───── Data for processing ─────

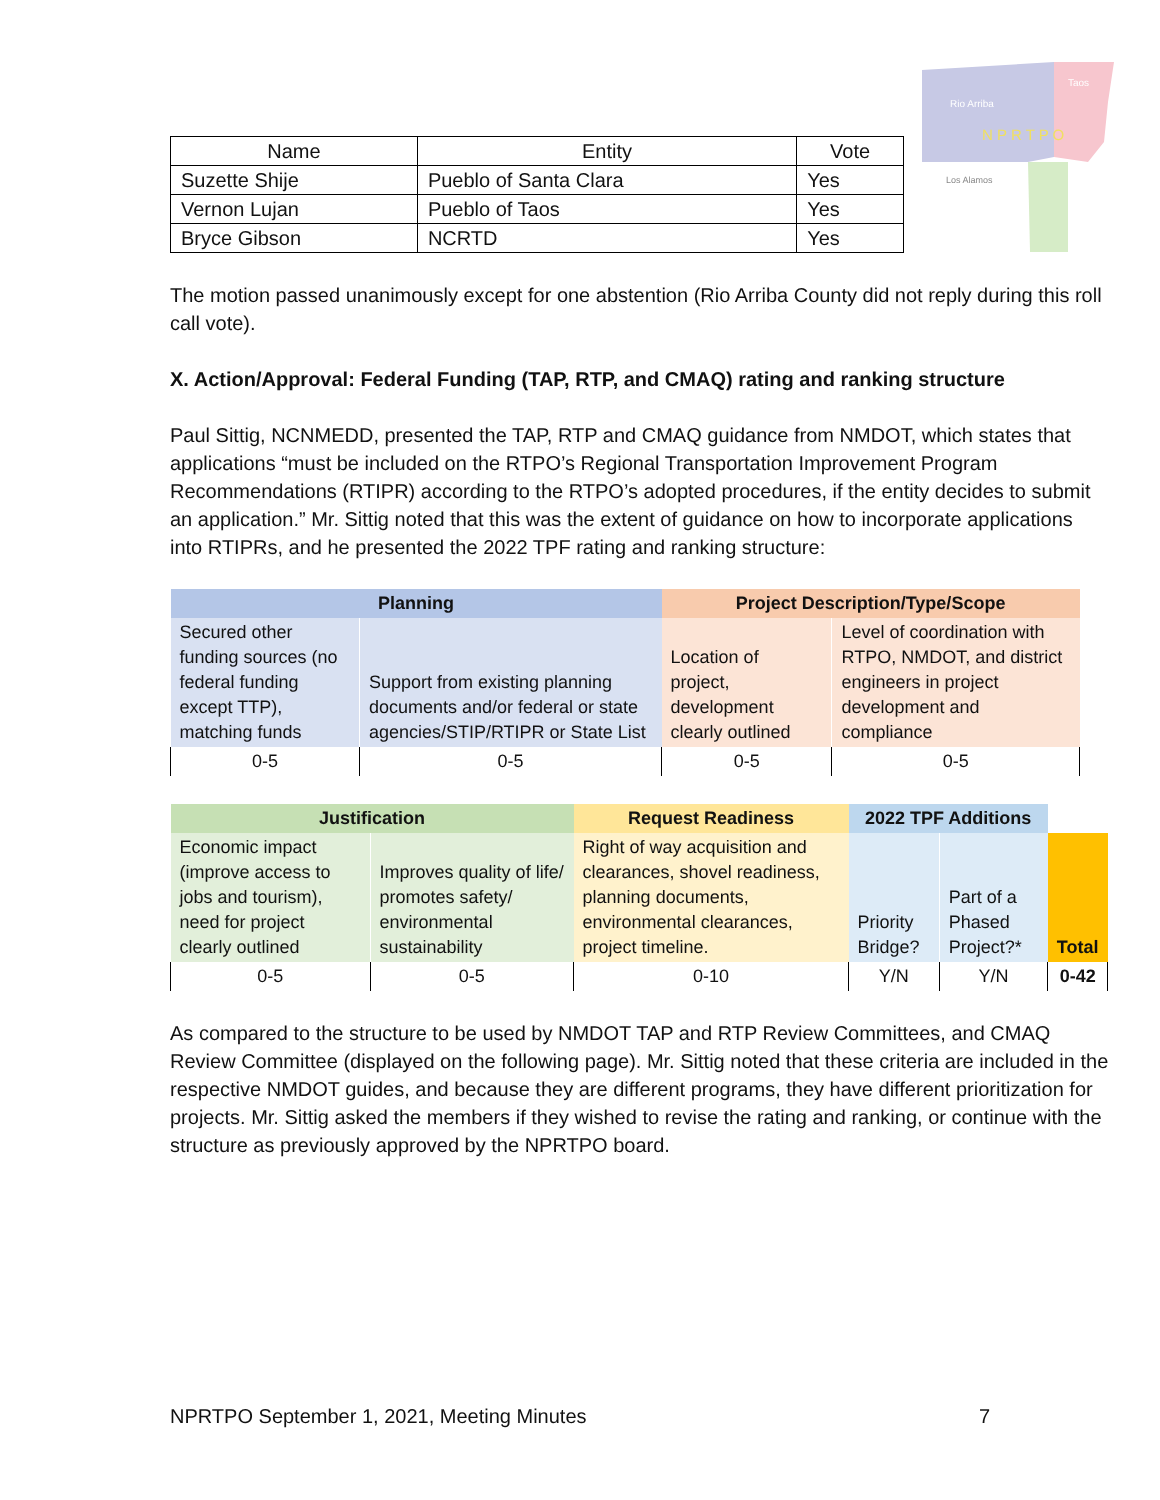Rio Arriba
Taos
N P R T P O
Los Alamos
| Name | Entity | Vote |
| --- | --- | --- |
| Suzette Shije | Pueblo of Santa Clara | Yes |
| Vernon Lujan | Pueblo of Taos | Yes |
| Bryce Gibson | NCRTD | Yes |
The motion passed unanimously except for one abstention (Rio Arriba County did not reply during this roll call vote).
X. Action/Approval: Federal Funding (TAP, RTP, and CMAQ) rating and ranking structure
Paul Sittig, NCNMEDD, presented the TAP, RTP and CMAQ guidance from NMDOT, which states that applications “must be included on the RTPO’s Regional Transportation Improvement Program Recommendations (RTIPR) according to the RTPO’s adopted procedures, if the entity decides to submit an application.” Mr. Sittig noted that this was the extent of guidance on how to incorporate applications into RTIPRs, and he presented the 2022 TPF rating and ranking structure:
| Planning | | Project Description/Type/Scope | |
| --- | --- | --- | --- |
| Secured other funding sources (no federal funding except TTP), matching funds | Support from existing planning documents and/or federal or state agencies/STIP/RTIPR or State List | Location of project, development clearly outlined | Level of coordination with RTPO, NMDOT, and district engineers in project development and compliance |
| 0-5 | 0-5 | 0-5 | 0-5 |
| Justification | | Request Readiness | 2022 TPF Additions | | |
| --- | --- | --- | --- | --- | --- |
| Economic impact (improve access to jobs and tourism), need for project clearly outlined | Improves quality of life/ promotes safety/ environmental sustainability | Right of way acquisition and clearances, shovel readiness, planning documents, environmental clearances, project timeline. | Priority Bridge? | Part of a Phased Project?* | Total |
| 0-5 | 0-5 | 0-10 | Y/N | Y/N | 0-42 |
As compared to the structure to be used by NMDOT TAP and RTP Review Committees, and CMAQ Review Committee (displayed on the following page). Mr. Sittig noted that these criteria are included in the respective NMDOT guides, and because they are different programs, they have different prioritization for projects. Mr. Sittig asked the members if they wished to revise the rating and ranking, or continue with the structure as previously approved by the NPRTPO board.
NPRTPO September 1, 2021, Meeting Minutes 7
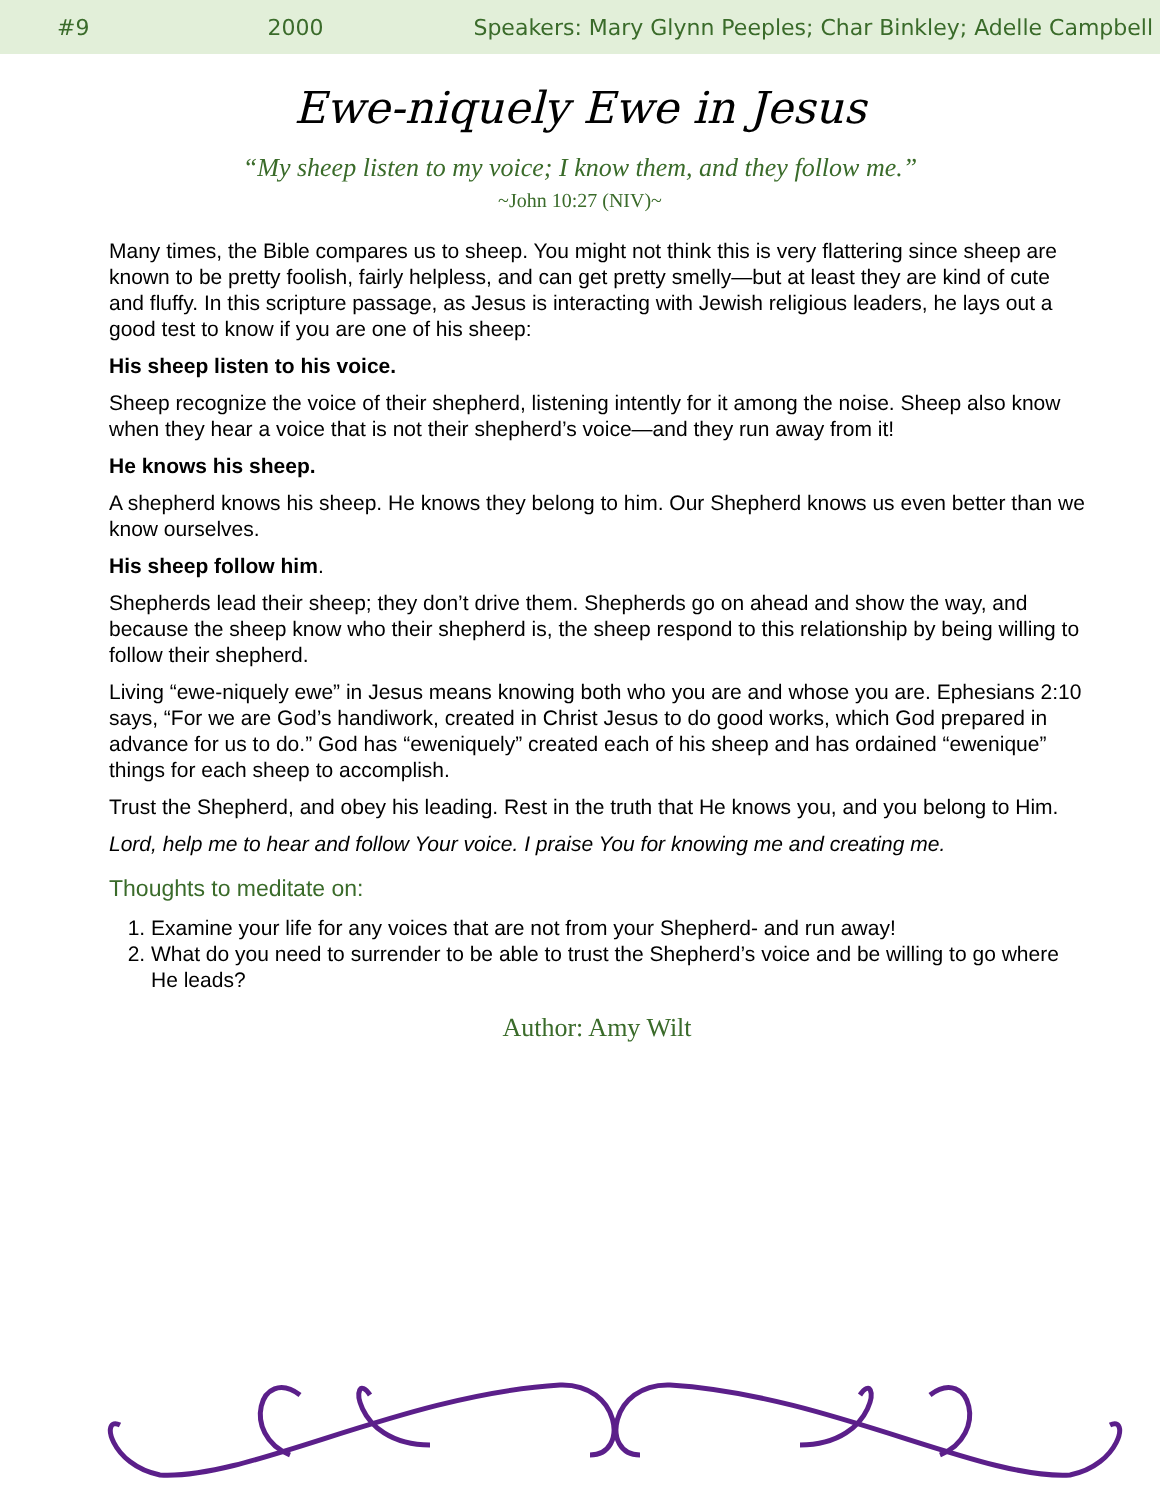#9 2000 Speakers: Mary Glynn Peeples; Char Binkley; Adelle Campbell
Ewe-niquely Ewe in Jesus
“My sheep listen to my voice; I know them, and they follow me.”
~John 10:27 (NIV)~
Many times, the Bible compares us to sheep. You might not think this is very flattering since sheep are known to be pretty foolish, fairly helpless, and can get pretty smelly—but at least they are kind of cute and fluffy. In this scripture passage, as Jesus is interacting with Jewish religious leaders, he lays out a good test to know if you are one of his sheep:
His sheep listen to his voice.
Sheep recognize the voice of their shepherd, listening intently for it among the noise. Sheep also know when they hear a voice that is not their shepherd’s voice—and they run away from it!
He knows his sheep.
A shepherd knows his sheep. He knows they belong to him. Our Shepherd knows us even better than we know ourselves.
His sheep follow him.
Shepherds lead their sheep; they don’t drive them. Shepherds go on ahead and show the way, and because the sheep know who their shepherd is, the sheep respond to this relationship by being willing to follow their shepherd.
Living “ewe-niquely ewe” in Jesus means knowing both who you are and whose you are. Ephesians 2:10 says, “For we are God’s handiwork, created in Christ Jesus to do good works, which God prepared in advance for us to do.” God has “eweniquely” created each of his sheep and has ordained “ewenique” things for each sheep to accomplish.
Trust the Shepherd, and obey his leading. Rest in the truth that He knows you, and you belong to Him.
Lord, help me to hear and follow Your voice. I praise You for knowing me and creating me.
Thoughts to meditate on:
1. Examine your life for any voices that are not from your Shepherd- and run away!
2. What do you need to surrender to be able to trust the Shepherd’s voice and be willing to go where He leads?
Author: Amy Wilt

─────

Task prompt: Retype, exactly and in full, the lines above from the one containing "N P R T P O" through the one containing "X. Action/Approval: Federal".

Result of this task:
N P R T P O
Los Alamos
| Name | Entity | Vote |
| --- | --- | --- |
| Suzette Shije | Pueblo of Santa Clara | Yes |
| Vernon Lujan | Pueblo of Taos | Yes |
| Bryce Gibson | NCRTD | Yes |
The motion passed unanimously except for one abstention (Rio Arriba County did not reply during this roll call vote).
X. Action/Approval: Federal Funding (TAP, RTP, and CMAQ) rating and ranking structure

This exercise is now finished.